D.    Teori Belajar Aliran Konstruktivitif
1) Pengertian teori belajar Konstruktivitif
Teori belajar konstruktivisme ini bertitik tolak daripada teori pembelajaran Behaviorisme yang didukung oleh B.F Skinner yang mementingkan perubahan tingkah laku pada pelajar. Pembelajaran dianggap berlaku apabila terdapat perubahan tingkah laku kepada pelajar, contohnya dari tidak tahu kepada tahu. Hal ini, kemudiannya beralih kepada teori pembelajaran Kognitivisme yang diperkenalkan oleh Jean Piaget di mana ide utama pandangan ini adalah mental. Semua dalam diri individu diwakili melalui struktur mental dikenal sebagai skema yang akan menentukan bagaimana data dan informasi yang diterima, difahami oleh manusia. Jika ide tersebut sesuai dengan skema, ide ini akan diterima begitu juga sebaliknya dan seterusnya lahirlah teori pembelajaran Konstruktivisme yang merupakan pandangan terbaru di mana pengetahuan akan dibangun sendiri oleh pelajar berdasarkan pengetahuan yang ada pada mereka. Makna pengetahuan, sifat-sifat pengetahuan dan bagaimana seseorang menjadi tahu dan berpengetahuan, menjadi perhatian penting bagi aliran konstruktivisme.

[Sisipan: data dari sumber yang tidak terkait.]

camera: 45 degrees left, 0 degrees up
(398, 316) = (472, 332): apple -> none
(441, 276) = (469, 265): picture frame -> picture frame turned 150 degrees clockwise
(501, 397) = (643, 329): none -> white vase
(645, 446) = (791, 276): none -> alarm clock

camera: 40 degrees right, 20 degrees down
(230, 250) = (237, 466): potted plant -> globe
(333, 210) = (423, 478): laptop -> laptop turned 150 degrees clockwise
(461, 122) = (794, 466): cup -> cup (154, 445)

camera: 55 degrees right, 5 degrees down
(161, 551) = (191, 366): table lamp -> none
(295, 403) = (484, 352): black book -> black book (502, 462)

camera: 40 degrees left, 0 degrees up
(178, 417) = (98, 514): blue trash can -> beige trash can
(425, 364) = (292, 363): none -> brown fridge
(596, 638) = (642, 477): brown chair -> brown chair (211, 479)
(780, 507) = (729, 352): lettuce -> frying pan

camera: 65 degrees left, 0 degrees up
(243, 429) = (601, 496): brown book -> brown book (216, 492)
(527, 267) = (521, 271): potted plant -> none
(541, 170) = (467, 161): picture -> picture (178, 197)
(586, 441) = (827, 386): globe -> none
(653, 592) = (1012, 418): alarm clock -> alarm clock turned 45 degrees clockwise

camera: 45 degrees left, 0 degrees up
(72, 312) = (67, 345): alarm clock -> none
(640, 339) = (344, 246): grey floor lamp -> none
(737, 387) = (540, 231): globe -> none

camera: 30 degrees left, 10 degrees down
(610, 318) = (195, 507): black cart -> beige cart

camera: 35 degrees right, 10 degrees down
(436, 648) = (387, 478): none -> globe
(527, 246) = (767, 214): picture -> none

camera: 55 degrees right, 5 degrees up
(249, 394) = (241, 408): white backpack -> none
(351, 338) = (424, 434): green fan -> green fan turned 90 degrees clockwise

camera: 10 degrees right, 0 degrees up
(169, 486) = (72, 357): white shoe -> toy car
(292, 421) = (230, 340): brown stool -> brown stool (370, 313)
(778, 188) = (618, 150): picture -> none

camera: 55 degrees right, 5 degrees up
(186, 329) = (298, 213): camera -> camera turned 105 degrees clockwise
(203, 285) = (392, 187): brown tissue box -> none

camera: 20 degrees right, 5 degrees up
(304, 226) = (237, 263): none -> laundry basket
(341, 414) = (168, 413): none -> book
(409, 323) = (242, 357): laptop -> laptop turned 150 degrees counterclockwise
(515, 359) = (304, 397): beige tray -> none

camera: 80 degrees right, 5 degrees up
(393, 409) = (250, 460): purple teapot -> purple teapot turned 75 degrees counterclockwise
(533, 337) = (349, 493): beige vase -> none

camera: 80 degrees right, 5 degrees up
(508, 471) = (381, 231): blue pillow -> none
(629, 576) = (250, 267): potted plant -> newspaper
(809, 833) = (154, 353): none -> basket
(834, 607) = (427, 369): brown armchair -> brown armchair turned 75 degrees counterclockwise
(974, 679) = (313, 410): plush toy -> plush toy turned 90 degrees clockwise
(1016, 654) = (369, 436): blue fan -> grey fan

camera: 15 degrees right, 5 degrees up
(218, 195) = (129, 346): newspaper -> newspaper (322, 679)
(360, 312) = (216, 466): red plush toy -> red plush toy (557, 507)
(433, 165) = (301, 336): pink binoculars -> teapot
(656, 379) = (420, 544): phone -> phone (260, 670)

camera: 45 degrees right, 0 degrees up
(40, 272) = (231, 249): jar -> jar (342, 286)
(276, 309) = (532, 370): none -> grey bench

Perspektif konstruktivisme mempunyai pemahaman tentang belajar yang lebih menekankan proses daripada hasil. Hasil belajar sebagai tujuan dinilai penting, tetapi proses yang melibatkan cara dan strategi dalam belajar juga dinilai penting. Dalam proses belajar, hasil belajar, cara belajar dan strategi belajar akan mempengaruhi perkembangan tata pikir dan skema berpikir seseorang. sebagai upaya memperoleh pemahaman atau pengetahuan yang bersifat subyektif.
Von Glasersfeld mengatakan bahwa konstruktivisme adalah salah satu filsafat pengetahuan yang menekankan bahwa pengetahuan kita adalah konstruksi (bentukan) kita sendiri. Pengetahuan itu dibentuk oleh struktur konsepsi seseorang sewaktu berinteraksi dengan lingkungannya.[6]
Menurut para penganut konstruktif, pengetahuan dibina secara aktif oleh seseorang yang berfikir. Seseorang tidak akan menyerap pengetahuan dengan pasif. Untuk membangun suatu pengetahuan baru, peserta didik akan menyesuaikan informasi baru atau pengalaman yang disampaikan guru dengan pengetahuan atau pengalaman yang telah dimilikinya melalui berintekrasi sosial dengan peserta didik lain atau dengan gurunya.[7]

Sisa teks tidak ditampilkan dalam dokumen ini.